Trump’s education plans could spell big changes


Jason Zappulla, Editor

As students, education policy is an important part of our lives; changes made by President Donald Trump’s White House or Congress could lead to changes right here at Osceola. Thus, understanding the education proposals of Trump and his officials is crucial to understanding how Osceola and Pinellas County Schools could change in the coming years.


  • “Immediately add an additional federal investment of $20 billion towards school choice. This will be done by reprioritizing existing federal dollars.”
  • “Give states the option to allow these funds to follow the student to the public or private school they attend. Distribution of this grant will favor states that have private school choice, magnet schools and charter laws, encouraging them to participate.”
  • “Establish the national goal of providing school choice to every one of the 11 million school aged children living in poverty.”
  • “If the states collectively contribute another $110 billion of their own education budgets toward school choice, on top of the $20 billion in federal dollars, that could provide $12,000 in school choice funds to every K-12 student who today lives in poverty.”
  • “Work with Congress on reforms to ensure universities are making a good faith effort to reduce the cost of college and student debt in exchange for the federal tax breaks and tax dollars.”
  • “Ensure that the opportunity to attend a two or four-year college, or to pursue a trade or a skill set through vocational and technical education, will be easier to access, pay for, and finish.”

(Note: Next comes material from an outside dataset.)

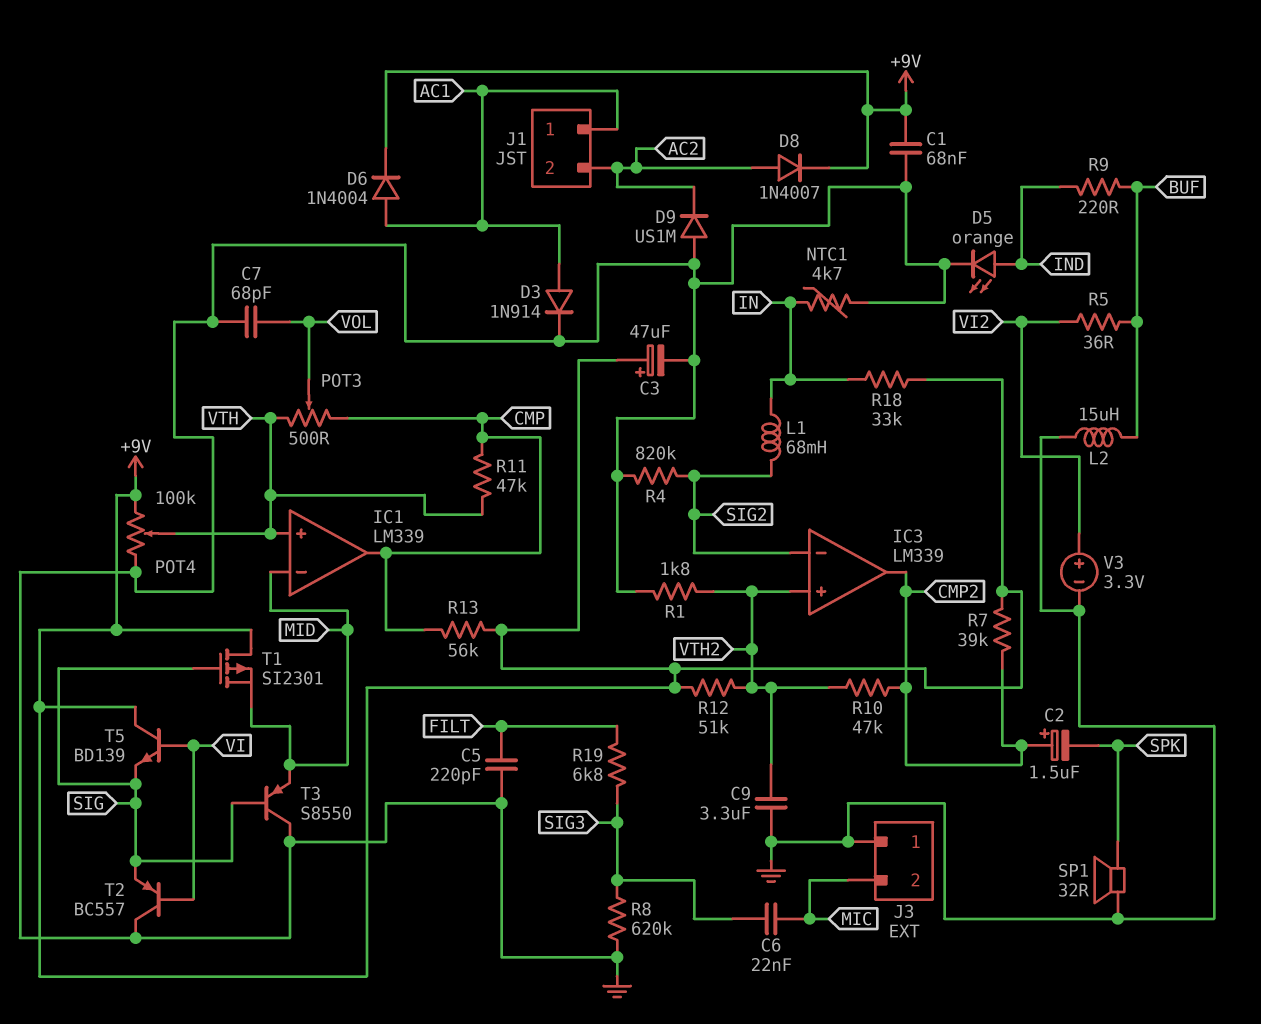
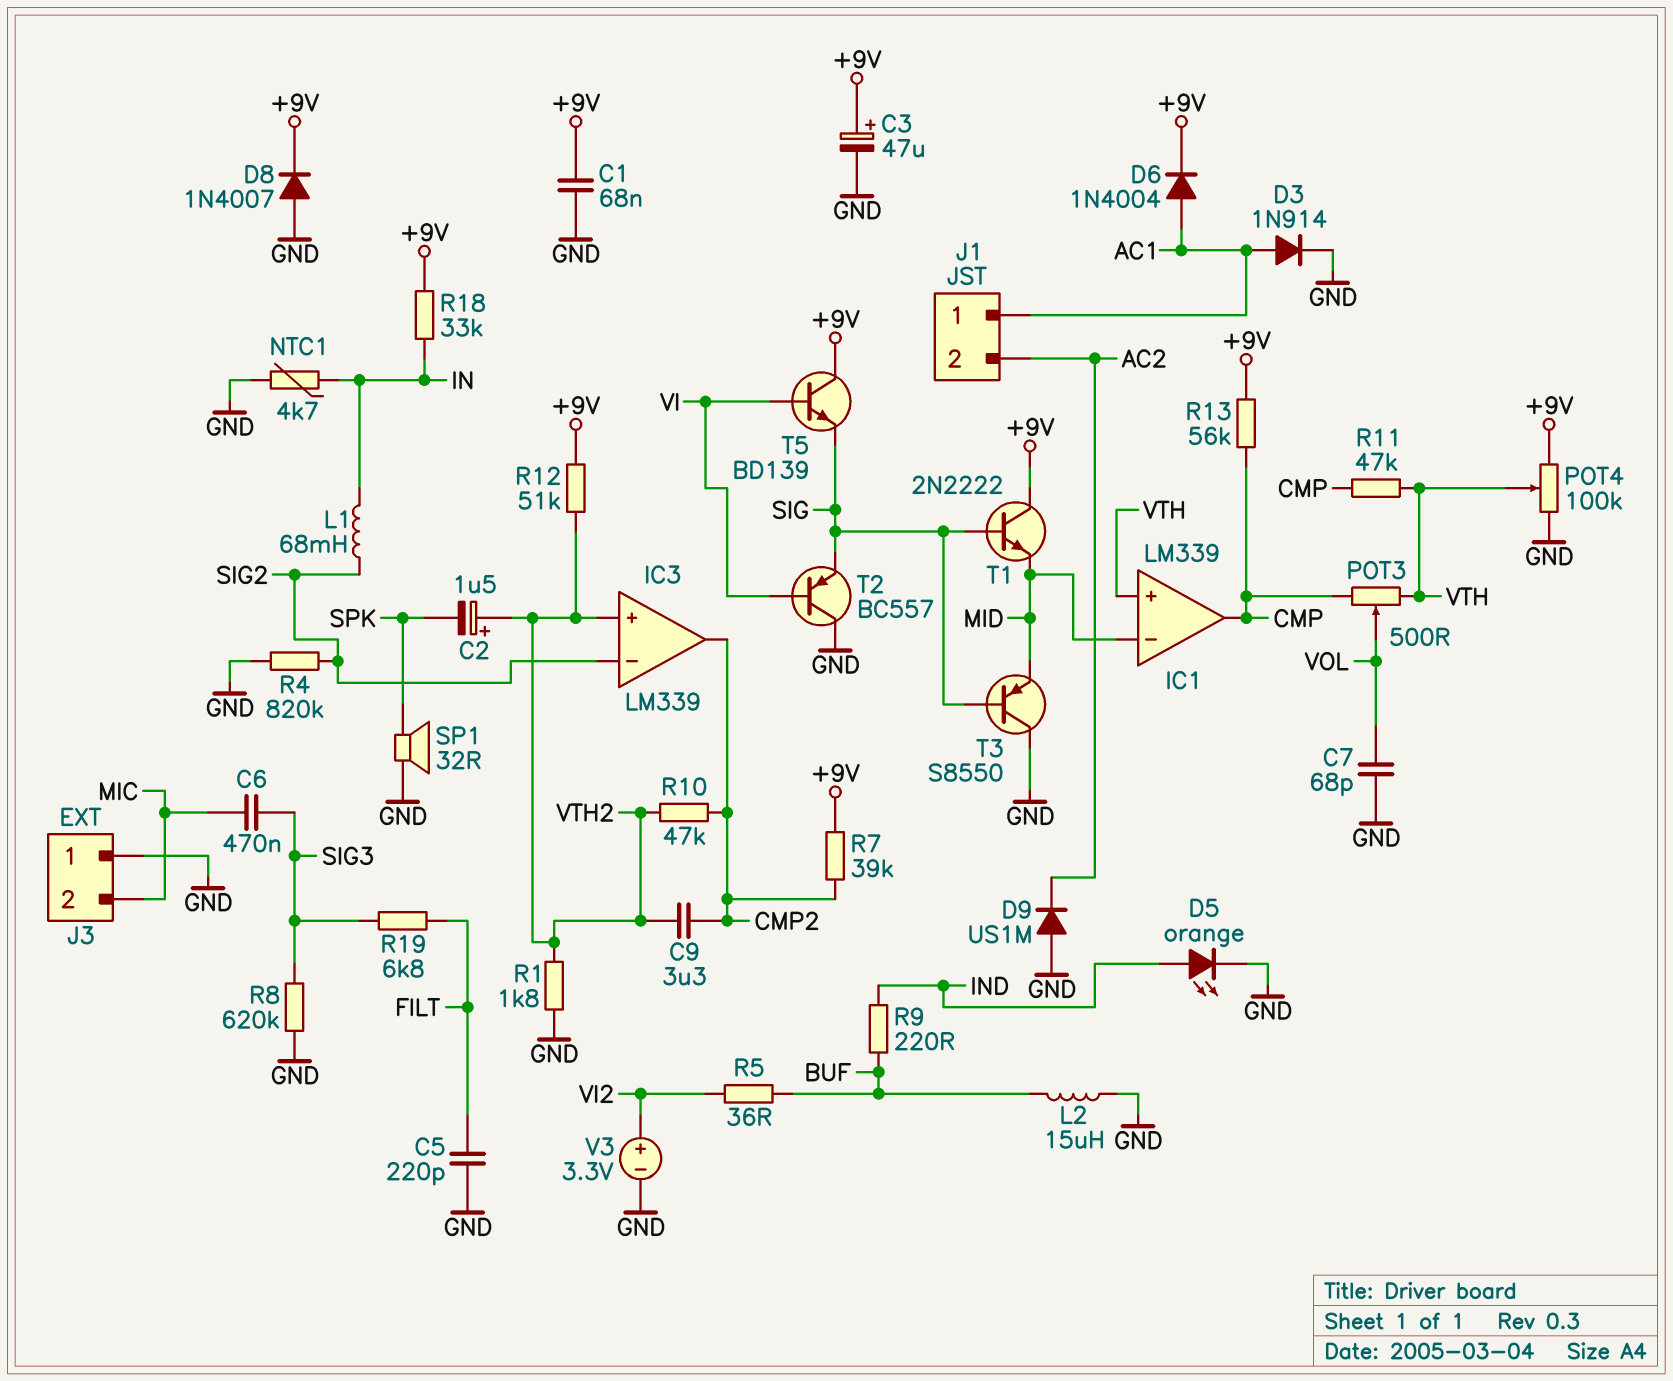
C2: 1.5uF (plus CMP2, minus SPK) -> 1.5uF (plus VTH2, minus SPK)
C6: 22nF (MIC, SIG3) -> 470nF (MIC, SIG3)
C9: 3.3uF (GND, VTH2) -> 3.3uF (CMP2, VTH2)
D8: diode 1N4007 (A AC2, K +9V) -> diode 1N4007 (A GND, K +9V)
T1: PMOS SI2301 (G SIG, D +9V, S MID) -> NPN 2N2222 (B SIG, C +9V, E MID)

You’ll notice the term ‘school choice’ is thrown around a lot in Trump’s platform. According to, school choice is a term for policies that seek to bring children out of failing public schools and into better schools; these policies can include: promotion of charter schools (public schools that lack some of the regulations of regular public schools) and other alternative types of schools, and the use of school vouchers (which are taxpayer-funded vouchers that takes the money a school district would be spending on that student’s education in a low-performing school, and converts that money into a voucher that parents could use to send their child to a private school). However, critics have levied a multitude of allegations against school choice, claiming that: most charter schools aren’t superior to public schools, school vouchers primarily help the wealthy while hurting poor communities who still rely on the public schools, and there aren’t proper monitoring mechanisms to keep charter and private schools accountable, among other things. Overall, school choice is a controversial and polarized issue, and we won’t try to sway our readers one way or the other on this issue: all we will say is that if you’re a fan of school choice, you’ll likely by quite pleased by this platform.

Trump’s statements throughout the years, both during and before his presidential campaign, could also provide clues as to his stance on education. According to statements compiled by, Trump has frequently railed against the Common Core Standards, instead advocating more local control over education. To this end, Trump has proposed reducing or eliminating the Federal Department of Education. Trump has also called for more teaching of citizenship and civic skills, more comprehensive education (as opposed to education based almost entirely around the subject the student is studying), and has condemned what he sees as public schools going needlessly out of their way to avoid “[damaging] students’ self-esteem.” However, it’s also worth noting that there’s a lot we still don’t know about Trump’s education policies: not only does Trump have a history of contradicting himself and changing his stances, but Trump hasn’t issued any public comment on key education issues like standardized testing.

If Trump’s statements only give us some clues as to what might come next, perhaps we can glean more hints from Betsy DeVos, Trump’s Secretary of Education nominee. Like Trump, DeVos favors school choice, and she has advocated in favor of policies like school choice and school vouchers. DeVos had a confirmation hearing before the U.S. Senate on January 17, but as The Atlantic reported, DeVos gave unusual answers on key issues like guns in schools and students with disabilities, and other issues like standardized testing and Common Core weren’t even mentioned at all.

Overall, we do have some indication of what schools might look like under a Trump presidency: more charter schools, more private schools, and more local control of education. However, there’s still a lot we don’t know. Sadly, this is just a symptom of an election heavy on rhetoric and low on policy discussion: even something as important as our children’s education seems to be an afterthought in the wake of an election based more on personal behavior and scandals. With Trump now President, and DeVos slated to be Education Secretary, we need to hold them accountable and ensure that whatever they do, they do it with students’ best interests in mind, and not the interests of ideology and money.